[Editor’s note: The following contains spoilers through the Season 1 finale of Nathan Fielder’s The Rehearsal, “Pretend Daddy.”]
The ongoing chatter online speculating on how Nathan Fielder could possibly wrap up the first season of his brilliant new series The Rehearsal tended to stick to variations on one theme: that everything we’ve been shown in the previous five episodes was all an elaborate practice session for Fielder himself — a metanarrative red herring in the vein of Orson Welles’ 1973 film F For Fake.
Hilarious as that turn likely would have been, it also would have been a cop-out. An easy escape from the broader theme that Fielder and co-writers Carrie Kemper and Eric Notarnicola touch on in Nathan’s voiceover in the final scene of the Season 1 finale, “Pretend Daddy”: “Life’s better with surprises.” And perhaps the biggest surprise that Fielder has to reckon with in this episode is the unintended consequences of his quest to be the perfect father and help his previous subjects rehearse their lives.

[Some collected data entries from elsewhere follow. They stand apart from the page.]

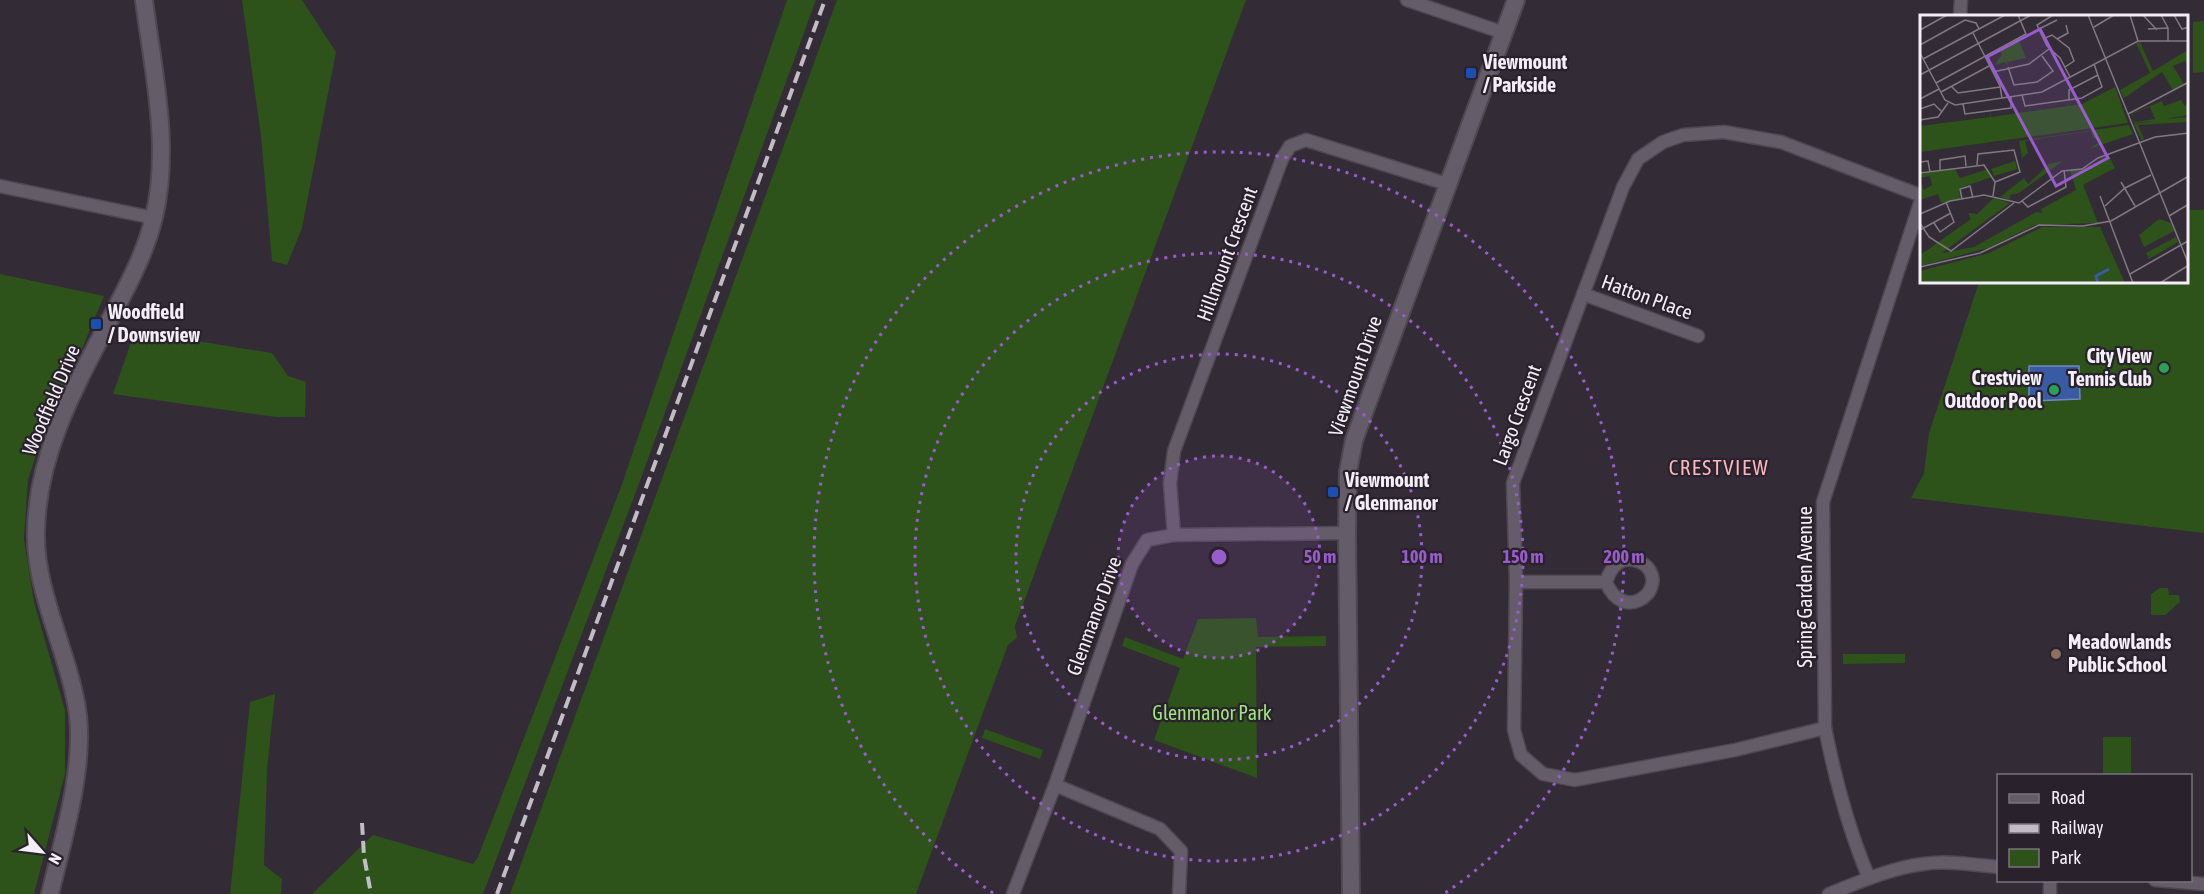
<svg xmlns="http://www.w3.org/2000/svg" width="2204" height="894" font-family="'Asap Condensed',sans-serif">
	<rect width="100%" height="100%" fill="#332b36"/>
	<g fill="#2d521a">
		<polygon points="242,0 302,0 336,52 302,228 287,265 272,261 261,136"/>
		<polygon points="787,0 816,0 637,489 483,894 312,894 373,835 473,864 478,857 621,487"/>
		<polygon points="837,0 1246,0 1015,626 1017,638 1008,645 916,894 510,894"/>
		<polygon points="2204,21 2204,72 2193,73 2193,22"/>
		<polygon points="2188,210 2204,210 2204,533 1911,498 1924,473 1929,433 1979,282 2188,282"/>
		<polygon points="0,274 104,296 71,375 44,431 28,480 24,539 34,602 65,710 65,774 34,894 0,894"/>
		<polygon points="135,331 272,353 288,376 306,382 305,417 276,417 113,394"/>
		<polygon points="2160,588 2168,588 2169,595 2179,595 2180,602 2165,615 2151,615 2151,594"/>
		<polygon points="1256,618 1258,637 1326,636 1326,646 1256,647 1257,778 1154,740 1180,668 1122,646 1125,637 1183,659 1198,619"/>
		<polygon points="1843,654 1905,654 1905,663 1843,664"/>
		<polygon points="275,694 267,770 264,865 282,879 281,894 230,894 250,702"/>
		<polygon points="985,729 1043,750 1040,759 982,738"/>
		<rect x="2103" y="737" width="28" height="38"/>
	</g>
	<polygon fill="#395ba4" stroke="#7187bd" stroke-width="1.5" points="2029,366 2079,366 2080,399 2029,401"/>
	<g fill="none" stroke-linecap="round" stroke-linejoin="round">
		<g stroke="#4f4852" stroke-width="15">
			<g id="street">
				<polyline points="1407,0 1504,33"/>
				<polyline points="1960,16 1961,0"/>
				<polyline points="0,186 154,218"/>
				<polyline points="1583,294 1698,336"/>
				<polyline points="1174,535 1170,483 1174,451 1282,159 1290,146 1306,140 1447,184"/>
				<path d="M 1516,582 L 1606,582 C 1623,623 1663,593 1650,571 C 1648,567 1644,564 1640,562 C 1622,554 1611,566 1606,582"/>
				<polyline points="1825,728 1735,750 1575,780 1543,774 1521,755 1514,730 1516,582 1513,483 1623,187 1638,159 1663,142 1683,135 1724,132 1781,142 1922,196"/>
				<polyline points="1055,785 1160,829 1181,851 1179,894"/>
				<path d="M 1869,878 C 1849,831 1835,778 1825,728 L 1823,502 L 1922,197"/>
				<polyline points="2155,880 2204,884"/>
				<polyline points="1013,894 1055,785 1132,564 1147,540 1174,535 1347,533"/>
				<path d="M 1829,894 C 1859,882 1891,868 1923,864 C 1947,860 1974,865 1998,867"/>
				<polyline points="2050,894 2050,880"/>
			</g>
		</g>
		<g stroke="#4f4852" stroke-width="20">
			<g id="secondary">
				<path d="M 50,894 C 63,839 84,771 78,715 C 70,655 35,593 36,534 C 36,453 78,381 114,312 C 130,281 146,251 154,217 C 171,146 153,71 144,0"/>
				<polyline points="1351,894 1347,533 1348,472 1354,440 1516,0"/>
			</g>
		</g>
		<use href="#street" stroke="#655c69" stroke-width="12"/>
		<use href="#secondary" stroke="#655c69" stroke-width="16"/>
		<g stroke="#c2bcc5" stroke-width="4" stroke-dasharray="12 6" stroke-linecap="butt">
			<polyline points="362,823 364,856 371,894"/>
			<polyline points="497,894 825,0"/>
		</g>
	</g>
	<circle cx="1219" cy="557" r="101" fill="#995ccd" fill-opacity=".12"/>
	<g fill="none" stroke="#995ccd" stroke-width="3" stroke-dasharray="3 6">
		<circle cx="1219" cy="557" r="101"/>
		<circle cx="1219" cy="557" r="203"/>
		<circle cx="1219" cy="557" r="304"/>
		<path d="M993 893A405 405 0 1 1 1445 893"/>
	</g>
	<g fill="#1a4fb4" stroke="#29212c" stroke-width="2">
		<rect x="1465" y="67" width="12" height="12" rx="3"/>
		<rect x="90" y="318" width="12" height="12" rx="3"/>
		<rect x="1327" y="486" width="12" height="12" rx="3"/>
	</g>
	<g fill="#2e9e5b" stroke="#29212c" stroke-width="2">
		<circle cx="2164" cy="368" r="6"/>
		<circle cx="2054" cy="390" r="6"/>
	</g>
	<circle fill="#8d6e63" stroke="#29212c" stroke-width="2" cx="2056" cy="654" r="6"/>
	<g text-anchor="middle" stroke-width="4.5" stroke-linejoin="round" paint-order="stroke">
		<g font-size="20" font-weight="bold" fill="#f4eef6" stroke="#29212c" text-anchor="start">
			<text x="1483" y="69">Viewmount<tspan x="1483" dy="23">/ Parkside</tspan></text>
			<text x="108" y="319">Woodfield<tspan x="108" dy="23">/ Downsview</tspan></text>
			<text x="2152" y="363" text-anchor="end">City View<tspan x="2152" dy="23">Tennis Club</tspan></text>
			<text x="2042" y="385" text-anchor="end">Crestview<tspan x="2042" dy="23">Outdoor Pool</tspan></text>
			<text x="1345" y="487">Viewmount<tspan x="1345" dy="23">/ Glenmanor</tspan></text>
			<text x="2068" y="649">Meadowlands<tspan x="2068" dy="23">Public School</tspan></text>
		</g>
		<g font-size="20" fill="#f4eef6" stroke="#29212c">
			<text transform="translate(1227 254) rotate(-70)" y="7">Hillmount Crescent</text>
			<text transform="translate(1647 297) rotate(20)" y="7">Hatton Place</text>
			<text transform="translate(1355 376) rotate(-71)" y="7">Viewmount Drive</text>
			<text transform="translate(51 400) rotate(-67)" y="7">Woodfield Drive</text>
			<text transform="translate(1517 415) rotate(-70)" y="7">Largo Crescent</text>
			<text transform="translate(1805 587) rotate(-90)" y="7">Spring Garden Avenue</text>
			<text transform="translate(1094 616) rotate(-70)" y="7">Glenmanor Drive</text>
		</g>
		<g font-size="20" fill="#9de47d" stroke="#29212c">
			<text x="1212" y="720">Glenmanor Park</text>
		</g>
		<g font-size="21" letter-spacing="1.5" fill="#fbb7be" stroke="#29212c">
			<text x="1719" y="475">CRESTVIEW</text>
		</g>
	</g>
	<g transform="translate(1920 15)">
		<rect width="268" height="268" fill="#332b36"/>
		<path d="M 98,24 L 106,43 L 87,47 L 88,51 L 85,47 L 75,50 L 82,39 L 79,35 ZM 220,27 L 233,56 L 268,35 L 268,50 L 265,46 L 253,51 L 264,69 L 253,75 L 242,57 L 204,83 L 200,75 L 230,58 L 216,28 ZM 195,72 L 208,108 L 0,137 L 0,111 L 70,102 L 70,97 L 71,102 L 148,91 L 147,86 L 149,91 L 162,89 ZM 261,85 L 265,91 L 268,88 L 268,100 L 246,104 L 268,102 L 268,107 L 218,110 L 224,124 L 222,126 L 214,109 L 232,106 L 214,108 L 213,98 L 242,86 L 244,91 ZM 230,92 L 235,104 L 215,107 L 212,99 ZM 209,110 L 213,119 L 169,134 L 181,126 L 173,123 L 171,116 L 105,126 L 108,138 L 102,143 L 99,126 L 0,140 ZM 189,141 L 195,153 L 163,170 L 178,208 L 115,210 L 68,233 L 0,251 L 0,240 L 51,204 L 48,198 L 57,199 L 74,183 L 90,188 L 22,238 L 54,232 L 116,197 L 122,198 L 121,194 L 156,175 L 150,155 L 163,154 ZM 95,146 L 97,154 L 74,161 L 71,154 ZM 143,146 L 99,178 L 90,180 L 90,185 L 80,182 L 104,163 L 108,169 L 129,149 ZM 35,154 L 40,163 L 68,154 L 72,162 L 39,173 L 40,184 L 21,188 L 18,179 L 0,185 L 0,165 L 4,175 L 12,170 L 10,161 L 0,163 L 0,159 ZM 239,204 L 251,208 L 254,216 L 224,232 L 219,220 ZM 122,212 L 180,212 L 205,268 L 1,268 L 0,256 L 69,238 ZM 256,222 L 258,227 L 229,244 L 226,238 Z" fill="#2d521a" fill-rule="evenodd"/>
		<path fill="none" stroke="#395ba4" stroke-width="3" d="M 178,268 L 176,261 L 189,254"/>
		<path fill="none" stroke="#807983" stroke-width="1.5" d="M 133,0 L 117,10 L 127,31 L 140,43 L 150,62M 168,0 L 269,250M 210,0 L 218,26M 223,0 L 237,15M 241,0 L 248,13 L 248,26M 254,0 L 262,14 L 269,12M 174,12 L 194,0M 119,14 L 137,5M 228,14 L 248,13M 0,15 L 27,0M 53,18 L 80,71 L 82,83M 123,24 L 132,20 L 149,33 L 154,46 L 145,52M 137,24 L 148,18 L 146,10M 0,30 L 45,5 L 56,8 L 59,14M 0,38 L 25,85 L 35,90 L 122,77 L 218,26 L 269,26M 3,44 L 85,0M 88,52 L 94,70 L 117,67 L 133,56 L 122,41M 73,57 L 109,49 L 129,34M 0,60 L 111,0M 16,68 L 106,19 L 98,0M 32,72 L 38,78 L 80,72M 21,77 L 69,51M 102,80 L 105,91 L 162,83 L 182,72 L 174,49M 0,84 L 19,74M 149,85 L 149,75 L 178,60M 43,89 L 45,99 L 91,93 L 91,82M 0,94 L 14,89 L 22,97M 208,99 L 269,67M 0,105 L 18,102 L 28,88M 0,147 L 8,146 L 10,157M 57,150 L 58,139 L 94,135 L 100,157 L 75,167M 20,156 L 20,145 L 45,141 L 46,151M 0,158 L 64,150 L 75,167 L 73,181M 201,167 L 215,191M 180,181 L 213,268M 42,184 L 40,174 L 50,171 L 53,183M 102,186 L 108,192 L 146,172 L 144,155M 185,191 L 205,173 L 231,160M 0,199 L 30,186 L 64,180 L 99,188 L 142,156 L 162,154 L 178,143 L 235,122 L 269,118M 249,201 L 269,189M 0,208 L 9,222 L 31,236 L 94,188M 14,208 L 20,217 L 34,207 L 26,187M 0,215 L 31,198M 0,252 L 60,238 L 119,210 L 163,211 L 191,206 L 269,161M 210,259 L 268,226M 240,268 L 269,250"/>
		<path fill="#995ccd" fill-opacity="0.15" stroke="#995ccd" stroke-width="3" d="M 120,14 L 188,143 L 136,171 L 67,42 Z"/>
		<rect width="268" height="268" fill="none" stroke="#f4eef6" stroke-width="3"/>
	</g>
	<circle cx="1219" cy="557" r="9" fill="#995ccd" stroke="#29212c" stroke-width="3"/>
	<g font-size="18" text-anchor="middle" font-weight="bold" fill="#995ccd" stroke="#29212c" stroke-width="4.5" stroke-linejoin="round" paint-order="stroke">
		<text x="1320" y="563">50 m</text>
		<text x="1422" y="563">100 m</text>
		<text x="1523" y="563">150 m</text>
		<text x="1624" y="563">200 m</text>
	</g>
	<rect x="1997" y="774" width="195" height="108" fill="#29212c" stroke="#7a737d" stroke-width="1.5"/>
	<rect x="2009" y="794" width="30" height="9" fill="#655c69" stroke="#7a737d" stroke-width="1.5"/>
	<text x="2051" y="804" font-size="18" fill="#f4eef6">Road</text>
	<rect x="2009" y="824" width="30" height="9" fill="#c2bcc5" stroke="#7a737d" stroke-width="1.5"/>
	<text x="2051" y="834" font-size="18" fill="#f4eef6">Railway</text>
	<rect x="2009" y="849" width="30" height="18" fill="#2d521a" stroke="#7a737d" stroke-width="1.5"/>
	<text x="2051" y="864" font-size="18" fill="#f4eef6">Park</text>
	<g transform="translate(42 852) rotate(118)" stroke="#29212c" stroke-width="4.5" paint-order="stroke">
	<path d="M0-4.5L10 22L0 15L-10 22Z" fill="#f4eef6"/>
	<text y="-9" font-size="16" font-weight="bold" text-anchor="middle" fill="#f4eef6">N</text>
	</g>
</svg>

After injecting himself into the rehearsal of Angela, the fundamentalist Christian who wanted to prepare for her eventual motherhood, Nathan has taken the lead role and, as the episode opens, is trying to hold the perfect birthday party for his “son” Adam, played by child actors Remy and Liam. It’s a surreal faux-celebration as Fielder is surrounded by extras who, due to union rules, can’t speak any lines and so are pretending to really enjoy themselves.
The party ends on some bleakly funny and discomforting notes. At the behest of the Christian parent of one of the rehearsal’s many Adams, Nathan has to cheerfully explain that he’s going to hell because he’s Jewish. More troubling than that is how the lines separating the rehearsal from real life get increasingly blurry for poor Remy, the younger of the two actors. He continues to call Nathan “daddy” even when he’s off the clock and refuses to leave the set of the rehearsal.
The Rehearsal was already a self-aware series, with Fielder making comedic hay of the desire that many adults have to be famous. The participants of this show or other series like Fielder’s previous triumph Nathan For You or Sacha Baron Cohen’s satirical Who Is America? (on which Fielder served as a director) are lured in by the presence of cameras, willingly putting themselves into often bizarre circumstances likely for the sole purpose of being on TV. Whether any of the people who take part in these shows are happy about what they see isn’t something the creators of the series seem particularly concerned with.